My other “must have” item was MOSQUITO NETTING. I bought several yards of 60″ material in a fabric store, but then found a large single-bed net meant to be hung from the ceiling. Stephen has a snap setting gun, so we installed 2 snaps in the ceiling above our heads and 2 under the cabinets at our feet. It almost covers our feet, so we put a sheet over our legs and the net covers the rest. We are doing this because where we are parked there is quite a bit of stagnant water and mosquitoes. I have at least 15 bites. The good thing is that they do itch initially, but not the next day, which is very good for someone who has no self-discipline for not scratching!
We were warned at the Botanical Gardens not to carry much money, not to wear jewelry, and to leave our cells at the trucks when we went into Asuncion. Clive and Ann’s daughters warned them not to go into Asuncion unless they had to because of the crime. But we are stuck here, so we don’t have a choice. We taxied to the El Centro and walked around the Heroes Monument, a couple different plazas, visited the Palace (where during the Straus dictatorship if you stared at the Palace, you were shot!), and did some shopping. We had absolutely no problems!
Michael and I found a great grocery – Super Seis (Super 6). They had everything we could want, except MARSHMALLOWS!! We have had the grill out, and the group told us of roasting marshmallows that they found in Lima, and now I am craving them and cannot find them anywhere. I thought for sure the Mennonite store would have them. Oh well, I’ll keep looking! As far as real foods go, we have everything we need. At times, the lunch meats/cheeses are a bit iffy, but that is why I have peanut butter!!!

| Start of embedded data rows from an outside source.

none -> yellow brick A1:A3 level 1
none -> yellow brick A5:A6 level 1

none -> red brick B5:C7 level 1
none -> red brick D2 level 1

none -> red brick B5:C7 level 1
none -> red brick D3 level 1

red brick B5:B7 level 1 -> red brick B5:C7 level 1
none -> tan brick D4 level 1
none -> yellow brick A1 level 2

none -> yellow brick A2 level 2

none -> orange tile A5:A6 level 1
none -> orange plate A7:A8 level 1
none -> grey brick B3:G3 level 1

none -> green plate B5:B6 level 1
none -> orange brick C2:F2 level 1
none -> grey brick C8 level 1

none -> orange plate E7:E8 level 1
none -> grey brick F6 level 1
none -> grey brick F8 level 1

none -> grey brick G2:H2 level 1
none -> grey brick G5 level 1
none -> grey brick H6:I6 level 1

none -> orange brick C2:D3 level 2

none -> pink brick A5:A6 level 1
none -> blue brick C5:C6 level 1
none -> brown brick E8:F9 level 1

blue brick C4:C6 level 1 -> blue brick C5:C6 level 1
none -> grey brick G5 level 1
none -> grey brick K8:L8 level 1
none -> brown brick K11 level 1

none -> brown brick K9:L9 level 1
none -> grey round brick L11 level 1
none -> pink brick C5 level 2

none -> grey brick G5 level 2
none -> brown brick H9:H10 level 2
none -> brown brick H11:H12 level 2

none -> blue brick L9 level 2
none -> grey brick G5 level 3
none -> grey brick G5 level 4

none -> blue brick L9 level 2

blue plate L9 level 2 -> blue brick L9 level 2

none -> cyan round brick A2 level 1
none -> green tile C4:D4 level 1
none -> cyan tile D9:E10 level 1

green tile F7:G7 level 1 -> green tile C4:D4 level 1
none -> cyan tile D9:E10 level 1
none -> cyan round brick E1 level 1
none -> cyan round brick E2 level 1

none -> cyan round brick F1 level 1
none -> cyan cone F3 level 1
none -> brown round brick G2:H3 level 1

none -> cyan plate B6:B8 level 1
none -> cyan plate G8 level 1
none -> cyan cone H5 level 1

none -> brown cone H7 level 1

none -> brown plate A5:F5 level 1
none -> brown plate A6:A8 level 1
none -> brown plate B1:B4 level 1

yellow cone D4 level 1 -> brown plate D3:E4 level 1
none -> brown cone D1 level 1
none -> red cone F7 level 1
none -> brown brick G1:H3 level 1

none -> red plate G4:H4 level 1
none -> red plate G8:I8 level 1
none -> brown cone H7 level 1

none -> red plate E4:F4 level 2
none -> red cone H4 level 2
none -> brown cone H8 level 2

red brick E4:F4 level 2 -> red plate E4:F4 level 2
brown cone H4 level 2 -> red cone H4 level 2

We found a mall, Shopping Del Sol, which has a Mexican food restaurant where we had tacos, quesadillas, and enchiladas. They also have Internet, so we spend a few hours here.
Tuesday was wash day. Everyone did hand washing and hung it on the 4 different lines strung between the trucks.
At night, we ate at home, mostly because of the walk back in after 6pm. Mick has a bad back and cannot easily do the walk without hurting badly the next day. We had 2 movie nights. The other trucks are plugged into power, so we play movies from Mel.
There is nothing really outstanding that I am aware of about Asuncion. It seems to be just a big business city.
Wednesday night, K-9 is back at camp. Guess we will continue on our journey tomorrow.